Goodness Leeperry, your evidence is so compelling.  The judge and jury would bend over backwards in headphone court. 

 

I see you're going for the "if I restate what I've already stated over and over and over, eventually people will start to support my arguement" tactic.  How's that working for you?

post #57 of 352
Quote:
Originally Posted by Catharsis View Post


FWIW leeperry, headroom graphs are not meaningless.  


They are when every variance is explained away by you as sampling error.

post #58 of 352
Thread Starter 
Quote:
Originally Posted by Anaxilus View Post




They are when every variance is explained away by you as sampling error.


It is possible to have anomalies; especially when one measurement is out of character with others.  It may be true that the headroom measurements of the DT770 are accurate, but it remains inconsistent with the results posted from different impedance DT880 / DT990.

 

I am aware that headroom has edited / altered / remeasured headphones in the past and that they use a HRTF function to translate the raw data.  I made it clear that the DT770 anomaly could be a measurement error, (or not), and that it may be redone by headroom in the future.

 

I hope this doesn't turn into a "measurements are meaningless" argument when applied to audio.  Science can and does apply to everything natural and testable and that includes audio, and requires objective measurement. 

post #59 of 352
Thread Starter 

Thanks everybody for your contributions to this thread.  It appears as though the objectivist / calculationist approach would demonstrate / predict that there is in fact very little difference (inaudible) between 250ohm and 600ohm impedance variations of both the DT880 and DT990 headphones and could explain why some people have not noticed a sonic difference between the two in level-matched testing.  Of course other people have noticed a difference, but that's no great feat considering how many people hear differences when clearly there isn't (cables...cough...)

 

Still to my amazement, even on a sound science forum, there are those that still shoot holes in any shred of evidence (no matter how scant) and insist that we resort to using our ears to hear the differences or to hold to sets of drivers in our hands to feel the difference in weight.  With all we know about level matched blind testing (ABX), psychoacoustics, expectation bias, and the limits of human perception, I don't know why some people even venture into this forum, other than to dilute its integrity.  I am perhaps a bit bitter as my tone will show - I deal with science on a daily basis and when people meddle with it, my job just gets harder, and the world gets a little dumber.  

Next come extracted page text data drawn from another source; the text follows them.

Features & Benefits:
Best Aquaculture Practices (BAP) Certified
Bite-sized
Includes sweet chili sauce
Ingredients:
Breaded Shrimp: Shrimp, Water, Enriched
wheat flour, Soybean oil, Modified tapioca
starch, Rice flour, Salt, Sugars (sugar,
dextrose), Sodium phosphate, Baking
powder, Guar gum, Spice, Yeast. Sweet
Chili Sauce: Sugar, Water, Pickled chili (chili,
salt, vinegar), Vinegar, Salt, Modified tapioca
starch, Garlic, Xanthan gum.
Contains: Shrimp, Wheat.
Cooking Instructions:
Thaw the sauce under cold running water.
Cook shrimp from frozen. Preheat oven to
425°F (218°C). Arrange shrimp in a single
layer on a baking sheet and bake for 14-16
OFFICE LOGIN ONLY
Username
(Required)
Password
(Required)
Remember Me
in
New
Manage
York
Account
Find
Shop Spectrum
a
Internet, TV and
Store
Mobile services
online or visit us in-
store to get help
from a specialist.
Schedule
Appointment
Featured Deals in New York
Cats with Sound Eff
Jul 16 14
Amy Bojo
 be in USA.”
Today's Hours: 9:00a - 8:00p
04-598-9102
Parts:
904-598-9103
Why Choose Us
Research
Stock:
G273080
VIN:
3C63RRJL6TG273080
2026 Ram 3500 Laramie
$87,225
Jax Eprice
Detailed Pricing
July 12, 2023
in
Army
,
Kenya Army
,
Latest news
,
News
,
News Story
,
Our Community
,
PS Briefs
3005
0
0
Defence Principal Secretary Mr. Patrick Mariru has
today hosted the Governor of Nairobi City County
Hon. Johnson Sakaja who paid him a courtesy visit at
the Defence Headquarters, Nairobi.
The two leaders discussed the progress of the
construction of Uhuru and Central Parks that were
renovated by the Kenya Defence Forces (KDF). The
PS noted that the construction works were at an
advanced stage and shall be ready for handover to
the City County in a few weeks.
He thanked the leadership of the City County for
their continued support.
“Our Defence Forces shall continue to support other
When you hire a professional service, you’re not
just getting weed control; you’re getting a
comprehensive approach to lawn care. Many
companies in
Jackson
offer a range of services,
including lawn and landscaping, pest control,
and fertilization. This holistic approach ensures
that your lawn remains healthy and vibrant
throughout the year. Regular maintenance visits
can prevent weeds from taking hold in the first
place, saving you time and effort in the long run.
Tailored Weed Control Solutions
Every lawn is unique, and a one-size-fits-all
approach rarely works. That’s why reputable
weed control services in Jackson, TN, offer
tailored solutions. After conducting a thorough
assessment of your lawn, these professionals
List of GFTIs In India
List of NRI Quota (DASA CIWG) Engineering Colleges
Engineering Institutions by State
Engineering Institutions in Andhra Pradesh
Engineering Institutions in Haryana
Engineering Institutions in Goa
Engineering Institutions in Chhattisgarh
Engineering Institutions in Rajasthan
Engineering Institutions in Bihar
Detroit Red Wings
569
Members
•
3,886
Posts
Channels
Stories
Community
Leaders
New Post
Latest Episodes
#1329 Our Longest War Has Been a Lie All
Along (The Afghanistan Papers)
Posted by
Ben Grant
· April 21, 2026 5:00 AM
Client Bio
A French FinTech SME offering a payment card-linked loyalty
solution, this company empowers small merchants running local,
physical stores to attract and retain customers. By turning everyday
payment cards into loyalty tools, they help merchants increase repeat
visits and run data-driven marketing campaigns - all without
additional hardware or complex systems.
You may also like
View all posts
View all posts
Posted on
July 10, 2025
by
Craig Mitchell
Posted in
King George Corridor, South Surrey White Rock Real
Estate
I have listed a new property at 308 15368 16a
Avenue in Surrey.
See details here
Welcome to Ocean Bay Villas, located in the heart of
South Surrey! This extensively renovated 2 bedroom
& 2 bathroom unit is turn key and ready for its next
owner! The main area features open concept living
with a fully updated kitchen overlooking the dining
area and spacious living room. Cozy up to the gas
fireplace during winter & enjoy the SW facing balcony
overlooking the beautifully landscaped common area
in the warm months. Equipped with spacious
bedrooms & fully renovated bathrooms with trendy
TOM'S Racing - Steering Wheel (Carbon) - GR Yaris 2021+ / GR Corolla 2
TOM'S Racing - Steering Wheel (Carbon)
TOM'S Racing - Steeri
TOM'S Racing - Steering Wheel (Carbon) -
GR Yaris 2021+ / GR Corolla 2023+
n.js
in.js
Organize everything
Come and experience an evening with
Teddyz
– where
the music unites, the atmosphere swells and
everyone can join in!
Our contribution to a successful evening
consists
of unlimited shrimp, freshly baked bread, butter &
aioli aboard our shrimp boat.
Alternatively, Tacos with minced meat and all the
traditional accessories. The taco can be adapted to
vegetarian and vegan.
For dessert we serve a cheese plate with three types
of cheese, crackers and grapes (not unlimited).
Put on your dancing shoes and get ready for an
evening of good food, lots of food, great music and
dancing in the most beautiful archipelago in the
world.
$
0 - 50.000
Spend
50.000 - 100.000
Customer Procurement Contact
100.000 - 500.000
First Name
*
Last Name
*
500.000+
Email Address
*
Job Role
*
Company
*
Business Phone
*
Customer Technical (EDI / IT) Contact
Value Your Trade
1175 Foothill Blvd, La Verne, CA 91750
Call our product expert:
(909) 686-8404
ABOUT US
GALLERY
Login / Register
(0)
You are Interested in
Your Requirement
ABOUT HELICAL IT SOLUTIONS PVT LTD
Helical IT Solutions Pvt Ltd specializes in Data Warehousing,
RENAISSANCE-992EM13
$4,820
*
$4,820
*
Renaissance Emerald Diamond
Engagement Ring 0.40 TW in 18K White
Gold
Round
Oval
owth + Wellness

Of course, I'm still dying to see some evidence (in the form of real measurements or accurate calculations) that would nullify my hypothesis.  I hope this discussion continues!


Edited by Catharsis - 8/16/10 at 4:29am
post #60 of 352

Catharsis, I'm going to agree with you about this "600ohm so-called conspiracy theories"

 

Right now, I own both DT880/600 and DT990/600 (herp, derp///  I actually wonder how i ended up with 600ohm version of these phones/// herp derp) 

 

I have tried the DT880/600 and DT990/600 from just abit every source and amp i could find(but mostly on my Woo Audio 3) and tried many many sources in the past, but no matter what, the brightness/ sharp agonizing treble spikes were still there[oh...but i thought 600ohm beyers corrected all the problems and flaws?]. Youtube videos with the slightest amount of errors are heard so easily that you don't even want to go near them. Forget playing any mainstream albums, it's physically impossible to go on for 20 min straight without your ears bleeding out.

 

I remember owning a DT880/250 a while back, and i remember that had very soft ear pleasing treble IIRC. I really want to re-visit the dt880/250 because of my good experience with them in the past. I honestly think that 600 ohm is bs,  it's probably meant to be used with high end studio equipment or something. I bet beyer are probably laughing their assess off on this one.  I do plan on owning either a dt990/250 or a dt880/250 again in the future so i can do some more A/B testing. You really can't trust anyone's ears except yourself.